Читать книгу The Prairie Mother - Stringer Arthur - Страница 6
ОглавлениеI was dreadfully afraid he was going to laugh at me, it sounded so much like pulpiteering. But I was in earnest, passionately in earnest, and my lord and master seemed to realize it.
“Have you thought about the kiddies?” he asked me, for the second time.
“I’m always thinking about the kiddies,” I told him, a trifle puzzled by the wince which so simple a statement could bring to his face. His wondering eye, staring through the open French doors of the living-room, rested on my baby grand.
“How about that?” he demanded, with a grim head-nod toward the piano.
“That may help to amuse Lady Alicia,” I just as grimly retorted.
He stared about that comfortable home which we had builded up out of our toil, stared about at it as I’ve seen emigrants stare back at the receding shores of the land they loved. Then he sat studying my face.
“How long is it since you’ve seen the inside of the Harris shack?” he suddenly asked me.
“Last Friday when I took the bacon and oatmeal over to Soapy and Francois and Whinstane Sandy,” I told him.
“And what did you think of that shack?”
“It impressed me as being sadly in need of soap and water,” I calmly admitted. “It’s like any other shack where two or three men have been batching—no better and no worse than the wickiup I came to here on my honeymoon.”
Dinky-Dunk looked about at me quickly, as though in search of some touch of malice in that statement.
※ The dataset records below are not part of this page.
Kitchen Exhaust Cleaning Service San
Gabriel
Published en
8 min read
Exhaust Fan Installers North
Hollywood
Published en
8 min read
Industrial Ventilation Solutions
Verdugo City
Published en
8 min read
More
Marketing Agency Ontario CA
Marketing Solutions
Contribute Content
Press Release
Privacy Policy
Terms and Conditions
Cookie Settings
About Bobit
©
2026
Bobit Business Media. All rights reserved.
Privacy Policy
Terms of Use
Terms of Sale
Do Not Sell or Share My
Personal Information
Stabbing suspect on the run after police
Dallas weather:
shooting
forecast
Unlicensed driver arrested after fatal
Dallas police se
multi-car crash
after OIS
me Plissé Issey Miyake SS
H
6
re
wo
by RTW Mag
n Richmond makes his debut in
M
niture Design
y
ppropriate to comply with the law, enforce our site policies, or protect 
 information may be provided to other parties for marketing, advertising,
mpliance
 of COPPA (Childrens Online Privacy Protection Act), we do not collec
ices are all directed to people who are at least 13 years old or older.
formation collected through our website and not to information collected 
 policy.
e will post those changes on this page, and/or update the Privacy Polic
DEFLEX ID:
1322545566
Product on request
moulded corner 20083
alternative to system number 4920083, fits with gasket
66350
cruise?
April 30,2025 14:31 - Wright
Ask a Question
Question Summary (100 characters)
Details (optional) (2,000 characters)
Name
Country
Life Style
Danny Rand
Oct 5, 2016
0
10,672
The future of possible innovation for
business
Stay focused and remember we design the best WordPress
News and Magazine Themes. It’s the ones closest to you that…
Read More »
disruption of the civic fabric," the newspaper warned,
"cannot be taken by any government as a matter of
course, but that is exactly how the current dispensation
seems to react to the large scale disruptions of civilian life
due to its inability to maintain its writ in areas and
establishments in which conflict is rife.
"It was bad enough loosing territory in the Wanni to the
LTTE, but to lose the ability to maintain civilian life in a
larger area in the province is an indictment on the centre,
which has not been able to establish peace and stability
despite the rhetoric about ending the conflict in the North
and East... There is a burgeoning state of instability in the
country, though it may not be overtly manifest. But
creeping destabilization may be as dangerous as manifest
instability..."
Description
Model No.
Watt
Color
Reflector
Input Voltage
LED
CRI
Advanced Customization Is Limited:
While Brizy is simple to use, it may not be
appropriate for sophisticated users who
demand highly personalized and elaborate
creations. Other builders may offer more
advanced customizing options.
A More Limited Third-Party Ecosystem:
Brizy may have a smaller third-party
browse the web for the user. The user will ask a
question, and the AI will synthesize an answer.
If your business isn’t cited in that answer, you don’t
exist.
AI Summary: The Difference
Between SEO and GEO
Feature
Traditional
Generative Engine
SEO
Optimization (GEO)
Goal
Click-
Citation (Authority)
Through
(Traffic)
He seemed bewildered, in fact, to find that I was able to smile at him.
“But that, Chaddie, was nearly four long years ago,” he reminded me, with a morose and meditative clouding of the brow. And I knew exactly what he was thinking about.
“I’ll know better how to go about it this time,” I announced with my stubbornest Doctor Pangless grin.
“But there are two things you haven’t taken into consideration,” Dinky-Dunk reminded me.
“What are they?” I demanded.
“One is the matter of ready money.”
“I’ve that six hundred dollars from my Chilean nitrate shares,” I proudly announced. “And Uncle Carlton said that if the Company ever gets reorganized it ought to be a paying concern.”
Dinky-Dunk, however, didn’t seem greatly impressed with either the parade of my secret nest-egg or the promise of my solitary plunge into finance. “What’s the other?” I asked as he still sat frowning over his empty pipe.
“The other is Lady Alicia herself,” he finally explained.
“What can she do?”
“She may cause complications.”
“What kind of complications?”
“I can’t tell until I’ve seen her,” was Dinky-Dunk’s none too definite reply.
“Then we needn’t cross that bridge until we come to it,” I announced as I sat watching Dinky-Dunk pack the bowl of his pipe and strike a match. It seemed a trivial enough movement. Yet it was monumental in its homeliness. It was poignant with a power to transport me back to earlier and happier days, to the days when one never thought of feathering the nest of existence with the illusions of old age. A vague loneliness ate at my heart, the same as a rat eats at a cellar beam.
I crossed over to my husband’s side and stood with one hand on his shoulder as he sat there smoking. I waited for him to reach out for my other hand. But the burden of his troubles seemed too heavy to let him remember. He smoked morosely on. He sat in a sort of self-immuring torpor, staring out over what he still regarded as the wreck of his career. So I stooped down and helped myself to a very smoky kiss before I went off up-stairs to bed. For the children, I knew, would have me awake early enough—and nursing mothers needs must sleep!